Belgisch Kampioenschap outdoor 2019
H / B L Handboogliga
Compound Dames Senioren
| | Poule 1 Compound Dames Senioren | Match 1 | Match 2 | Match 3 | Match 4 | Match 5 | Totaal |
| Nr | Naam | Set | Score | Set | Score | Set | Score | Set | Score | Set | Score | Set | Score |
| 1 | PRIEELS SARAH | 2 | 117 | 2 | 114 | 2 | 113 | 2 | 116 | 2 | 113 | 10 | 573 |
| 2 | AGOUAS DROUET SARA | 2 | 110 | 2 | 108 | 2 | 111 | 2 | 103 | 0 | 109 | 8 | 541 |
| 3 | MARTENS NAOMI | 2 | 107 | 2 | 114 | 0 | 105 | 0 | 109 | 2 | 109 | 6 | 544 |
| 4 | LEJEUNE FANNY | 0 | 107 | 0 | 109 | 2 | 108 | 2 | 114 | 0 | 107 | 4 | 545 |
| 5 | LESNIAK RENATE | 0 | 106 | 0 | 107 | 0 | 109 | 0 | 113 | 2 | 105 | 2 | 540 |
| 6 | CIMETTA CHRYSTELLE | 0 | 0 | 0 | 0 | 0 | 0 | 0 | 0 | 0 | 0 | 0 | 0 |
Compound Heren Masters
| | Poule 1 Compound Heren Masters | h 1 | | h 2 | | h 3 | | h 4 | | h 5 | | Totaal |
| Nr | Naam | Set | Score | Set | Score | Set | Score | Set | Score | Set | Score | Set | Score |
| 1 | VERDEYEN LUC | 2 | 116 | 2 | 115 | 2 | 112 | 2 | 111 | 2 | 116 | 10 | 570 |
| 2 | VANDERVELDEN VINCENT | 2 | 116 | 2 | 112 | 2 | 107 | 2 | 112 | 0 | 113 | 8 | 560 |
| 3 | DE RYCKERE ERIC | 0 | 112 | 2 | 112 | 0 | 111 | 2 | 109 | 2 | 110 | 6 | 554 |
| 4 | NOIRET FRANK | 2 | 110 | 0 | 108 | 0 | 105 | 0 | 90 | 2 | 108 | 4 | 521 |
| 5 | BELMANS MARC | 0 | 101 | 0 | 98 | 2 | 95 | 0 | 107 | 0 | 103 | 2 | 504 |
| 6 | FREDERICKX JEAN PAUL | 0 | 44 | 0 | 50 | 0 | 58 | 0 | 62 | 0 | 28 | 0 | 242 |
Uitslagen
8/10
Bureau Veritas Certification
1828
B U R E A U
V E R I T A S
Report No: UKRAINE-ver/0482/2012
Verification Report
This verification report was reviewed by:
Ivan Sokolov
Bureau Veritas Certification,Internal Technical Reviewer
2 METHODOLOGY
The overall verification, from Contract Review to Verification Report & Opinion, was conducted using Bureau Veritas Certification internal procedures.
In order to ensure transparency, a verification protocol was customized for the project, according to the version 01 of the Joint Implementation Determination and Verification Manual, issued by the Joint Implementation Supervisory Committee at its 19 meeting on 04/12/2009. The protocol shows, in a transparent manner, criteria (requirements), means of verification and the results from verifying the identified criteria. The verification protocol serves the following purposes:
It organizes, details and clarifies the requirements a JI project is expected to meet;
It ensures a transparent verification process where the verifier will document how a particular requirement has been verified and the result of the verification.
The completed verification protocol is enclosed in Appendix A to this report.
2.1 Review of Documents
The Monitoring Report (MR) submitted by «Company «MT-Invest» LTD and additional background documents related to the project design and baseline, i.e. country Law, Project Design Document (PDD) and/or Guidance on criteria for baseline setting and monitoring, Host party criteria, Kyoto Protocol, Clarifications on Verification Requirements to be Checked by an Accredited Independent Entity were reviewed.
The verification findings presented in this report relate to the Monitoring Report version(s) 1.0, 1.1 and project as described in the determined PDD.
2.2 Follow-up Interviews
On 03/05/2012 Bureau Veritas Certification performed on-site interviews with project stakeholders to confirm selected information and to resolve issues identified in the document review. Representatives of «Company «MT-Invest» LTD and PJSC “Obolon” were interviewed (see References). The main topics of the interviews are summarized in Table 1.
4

---

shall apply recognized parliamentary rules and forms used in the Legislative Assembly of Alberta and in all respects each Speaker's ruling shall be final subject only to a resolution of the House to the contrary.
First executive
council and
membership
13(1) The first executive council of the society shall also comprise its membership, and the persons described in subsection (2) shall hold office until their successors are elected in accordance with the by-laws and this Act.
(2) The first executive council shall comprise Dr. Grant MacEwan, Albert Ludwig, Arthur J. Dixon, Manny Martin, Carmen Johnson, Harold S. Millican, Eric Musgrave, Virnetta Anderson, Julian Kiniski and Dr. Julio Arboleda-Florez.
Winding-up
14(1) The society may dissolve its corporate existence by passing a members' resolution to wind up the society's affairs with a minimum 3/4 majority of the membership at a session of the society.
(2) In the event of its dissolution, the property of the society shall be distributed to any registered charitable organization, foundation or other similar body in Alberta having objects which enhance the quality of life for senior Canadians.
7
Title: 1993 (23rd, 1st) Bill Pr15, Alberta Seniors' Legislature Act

--

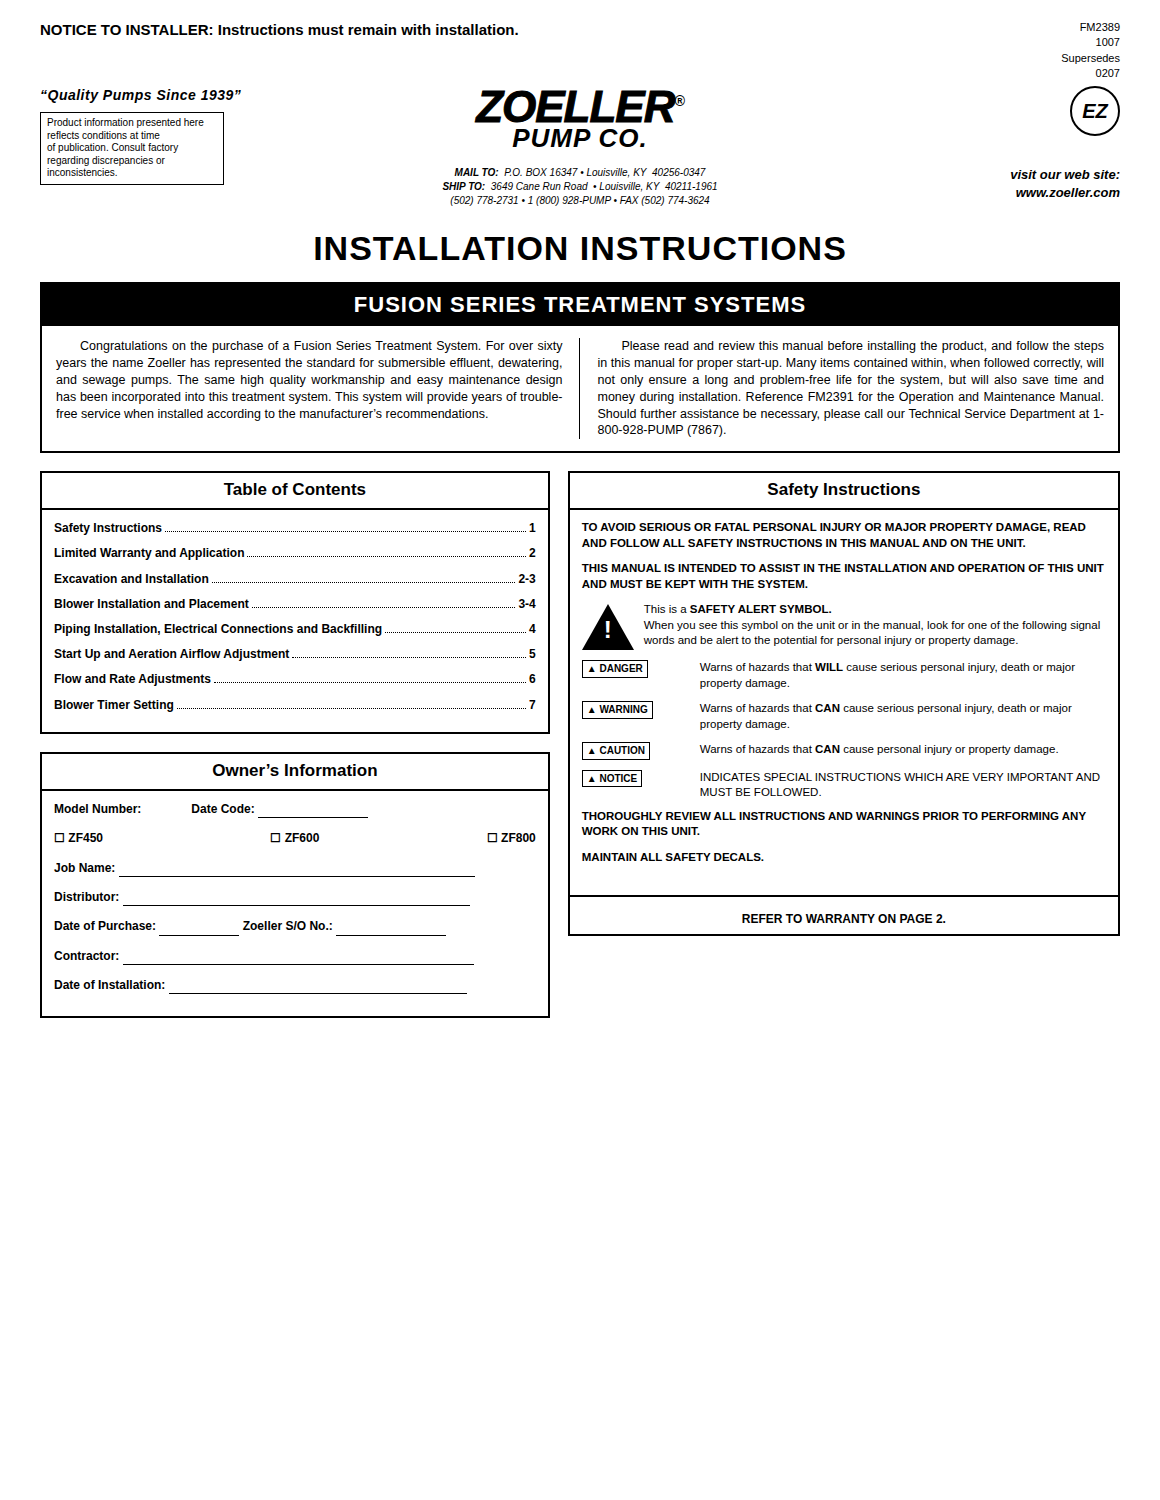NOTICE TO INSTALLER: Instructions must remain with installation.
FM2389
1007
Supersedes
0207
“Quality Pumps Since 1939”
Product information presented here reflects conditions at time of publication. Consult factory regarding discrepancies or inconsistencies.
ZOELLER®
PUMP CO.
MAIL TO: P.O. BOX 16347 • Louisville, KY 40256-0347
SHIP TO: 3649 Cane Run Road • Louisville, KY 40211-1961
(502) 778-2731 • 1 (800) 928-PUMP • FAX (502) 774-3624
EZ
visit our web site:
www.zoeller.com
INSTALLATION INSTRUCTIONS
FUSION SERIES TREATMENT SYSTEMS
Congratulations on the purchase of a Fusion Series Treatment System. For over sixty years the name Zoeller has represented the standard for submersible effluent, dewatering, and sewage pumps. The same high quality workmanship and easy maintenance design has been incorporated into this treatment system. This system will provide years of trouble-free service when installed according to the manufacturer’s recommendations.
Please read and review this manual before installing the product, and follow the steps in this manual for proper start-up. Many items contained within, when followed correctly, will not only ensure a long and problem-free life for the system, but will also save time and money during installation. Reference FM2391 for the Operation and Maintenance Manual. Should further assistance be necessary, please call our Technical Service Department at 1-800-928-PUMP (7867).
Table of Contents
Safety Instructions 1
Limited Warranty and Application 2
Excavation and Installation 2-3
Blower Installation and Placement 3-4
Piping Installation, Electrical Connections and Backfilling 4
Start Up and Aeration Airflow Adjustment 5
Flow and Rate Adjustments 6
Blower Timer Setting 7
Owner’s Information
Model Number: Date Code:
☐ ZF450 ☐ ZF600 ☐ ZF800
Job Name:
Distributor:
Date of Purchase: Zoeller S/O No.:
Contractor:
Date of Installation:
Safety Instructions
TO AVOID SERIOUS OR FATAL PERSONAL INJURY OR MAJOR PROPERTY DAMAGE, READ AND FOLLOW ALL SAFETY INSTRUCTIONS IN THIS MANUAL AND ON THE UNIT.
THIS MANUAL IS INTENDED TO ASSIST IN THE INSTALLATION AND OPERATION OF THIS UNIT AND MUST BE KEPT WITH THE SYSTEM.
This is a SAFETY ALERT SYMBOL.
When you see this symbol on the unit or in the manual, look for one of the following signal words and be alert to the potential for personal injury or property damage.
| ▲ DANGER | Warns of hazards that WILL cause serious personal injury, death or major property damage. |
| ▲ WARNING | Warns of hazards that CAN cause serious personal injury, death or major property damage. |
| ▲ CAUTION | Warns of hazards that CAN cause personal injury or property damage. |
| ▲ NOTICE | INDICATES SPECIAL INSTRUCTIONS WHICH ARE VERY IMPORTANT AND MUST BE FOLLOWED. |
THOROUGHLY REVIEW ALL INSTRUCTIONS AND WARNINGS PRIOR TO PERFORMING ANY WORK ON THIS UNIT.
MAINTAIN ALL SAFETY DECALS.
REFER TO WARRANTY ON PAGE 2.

▸ **Work item**:
Using the records above, set down exactly the lines from the one with "Belgisch Kampioenschap outdoor 2019" through the one with "The overall verification, from", inclusive, and nothing more.

▸ **Task response**:
Belgisch Kampioenschap outdoor 2019
H / B L Handboogliga
Compound Dames Senioren
| | Poule 1 Compound Dames Senioren | Match 1 | Match 2 | Match 3 | Match 4 | Match 5 | Totaal |
| Nr | Naam | Set | Score | Set | Score | Set | Score | Set | Score | Set | Score | Set | Score |
| 1 | PRIEELS SARAH | 2 | 117 | 2 | 114 | 2 | 113 | 2 | 116 | 2 | 113 | 10 | 573 |
| 2 | AGOUAS DROUET SARA | 2 | 110 | 2 | 108 | 2 | 111 | 2 | 103 | 0 | 109 | 8 | 541 |
| 3 | MARTENS NAOMI | 2 | 107 | 2 | 114 | 0 | 105 | 0 | 109 | 2 | 109 | 6 | 544 |
| 4 | LEJEUNE FANNY | 0 | 107 | 0 | 109 | 2 | 108 | 2 | 114 | 0 | 107 | 4 | 545 |
| 5 | LESNIAK RENATE | 0 | 106 | 0 | 107 | 0 | 109 | 0 | 113 | 2 | 105 | 2 | 540 |
| 6 | CIMETTA CHRYSTELLE | 0 | 0 | 0 | 0 | 0 | 0 | 0 | 0 | 0 | 0 | 0 | 0 |
Compound Heren Masters
| | Poule 1 Compound Heren Masters | h 1 | | h 2 | | h 3 | | h 4 | | h 5 | | Totaal |
| Nr | Naam | Set | Score | Set | Score | Set | Score | Set | Score | Set | Score | Set | Score |
| 1 | VERDEYEN LUC | 2 | 116 | 2 | 115 | 2 | 112 | 2 | 111 | 2 | 116 | 10 | 570 |
| 2 | VANDERVELDEN VINCENT | 2 | 116 | 2 | 112 | 2 | 107 | 2 | 112 | 0 | 113 | 8 | 560 |
| 3 | DE RYCKERE ERIC | 0 | 112 | 2 | 112 | 0 | 111 | 2 | 109 | 2 | 110 | 6 | 554 |
| 4 | NOIRET FRANK | 2 | 110 | 0 | 108 | 0 | 105 | 0 | 90 | 2 | 108 | 4 | 521 |
| 5 | BELMANS MARC | 0 | 101 | 0 | 98 | 2 | 95 | 0 | 107 | 0 | 103 | 2 | 504 |
| 6 | FREDERICKX JEAN PAUL | 0 | 44 | 0 | 50 | 0 | 58 | 0 | 62 | 0 | 28 | 0 | 242 |
Uitslagen
8/10
Bureau Veritas Certification
1828
B U R E A U
V E R I T A S
Report No: UKRAINE-ver/0482/2012
Verification Report
This verification report was reviewed by:
Ivan Sokolov
Bureau Veritas Certification,Internal Technical Reviewer
2 METHODOLOGY
The overall verification, from Contract Review to Verification Report & Opinion, was conducted using Bureau Veritas Certification internal procedures.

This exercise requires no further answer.